__IL TUO OBIETTIVO__:
Raccogli ogni riga delle voci che contiene la parola "rather", distinguendo tra maiuscole e minuscole.
○ ○ ○ ○
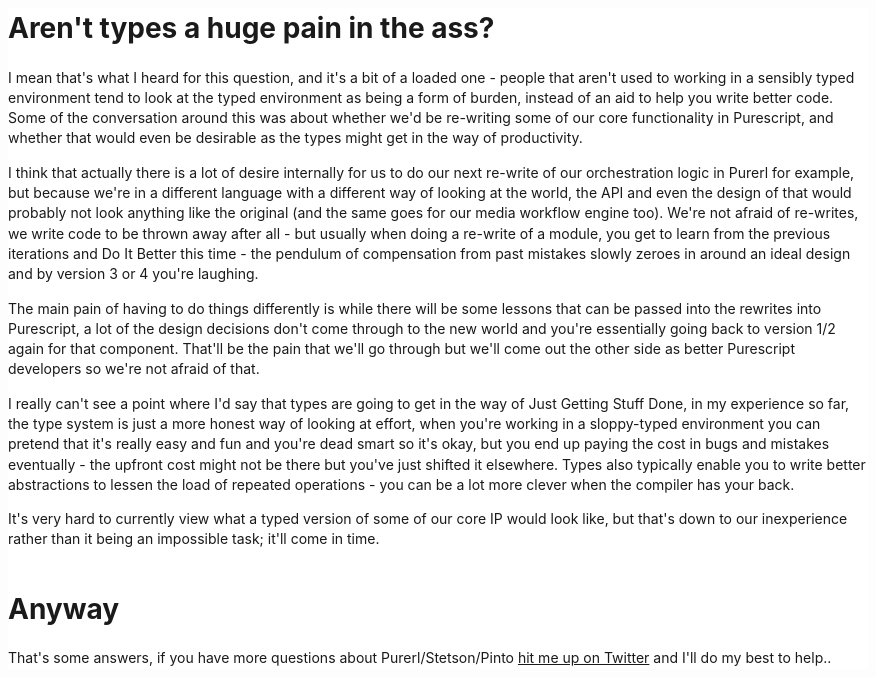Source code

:
Aren't types a huge pain in the ass?
==

I mean that's what I heard for this question, and it's a bit of a loaded one - people that aren't used to working in a sensibly typed environment tend to look at the typed environment as being a form of burden, instead of an aid to help you write better code. Some of the conversation around this was about whether we'd be re-writing some of our core functionality in Purescript, and whether that would even be desirable as the types might get in the way of productivity.

I think that actually there is a lot of desire internally for us to do our next re-write of our orchestration logic in Purerl for example, but because  we're in a different language with a different way of looking at the world, the API and even the design of that would probably not look anything like the original (and the same goes for our media workflow engine too). We're not afraid of re-writes, we write code  to be thrown away after all - but usually when doing a re-write of a module, you get to learn from the previous iterations and Do It Better this time - the pendulum of compensation from past mistakes slowly zeroes in around an ideal design and by version 3 or 4 you're laughing.

The main pain of having to do things differently is while there will be some lessons that can be passed into the rewrites into Purescript, a lot of the design decisions don't come through to the new world and you're essentially going back to version 1/2 again for that component. That'll be the pain that we'll go through but we'll come out the other side as better Purescript developers so we're not afraid of that.

I really can't see a point where I'd say that types are going to get in the way of Just Getting Stuff Done, in my experience so far, the type system is just a more honest way of looking at effort, when you're working in a sloppy-typed environment you can pretend that it's really easy and fun and you're dead smart so it's okay, but you end up paying the cost in bugs and mistakes eventually - the upfront cost might not be there but you've just shifted it elsewhere. Types also typically enable you to write better abstractions to lessen the load of repeated operations - you can be a lot more clever when the compiler has your back.

It's very hard to currently view what a typed version of some of our core IP would look like, but that's down to our inexperience rather than it being an impossible task; it'll come in time.


Anyway
==

That's some answers, if you have more questions about Purerl/Stetson/Pinto [hit me up on Twitter](http://twitter.com/robashton) and I'll do my best to help..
○ ○ ○ ○
__SOLUZIONE__:
It's very hard to currently view what a typed version of some of our core IP would look like, but that's down to our inexperience rather than it being an impossible task; it'll come in time.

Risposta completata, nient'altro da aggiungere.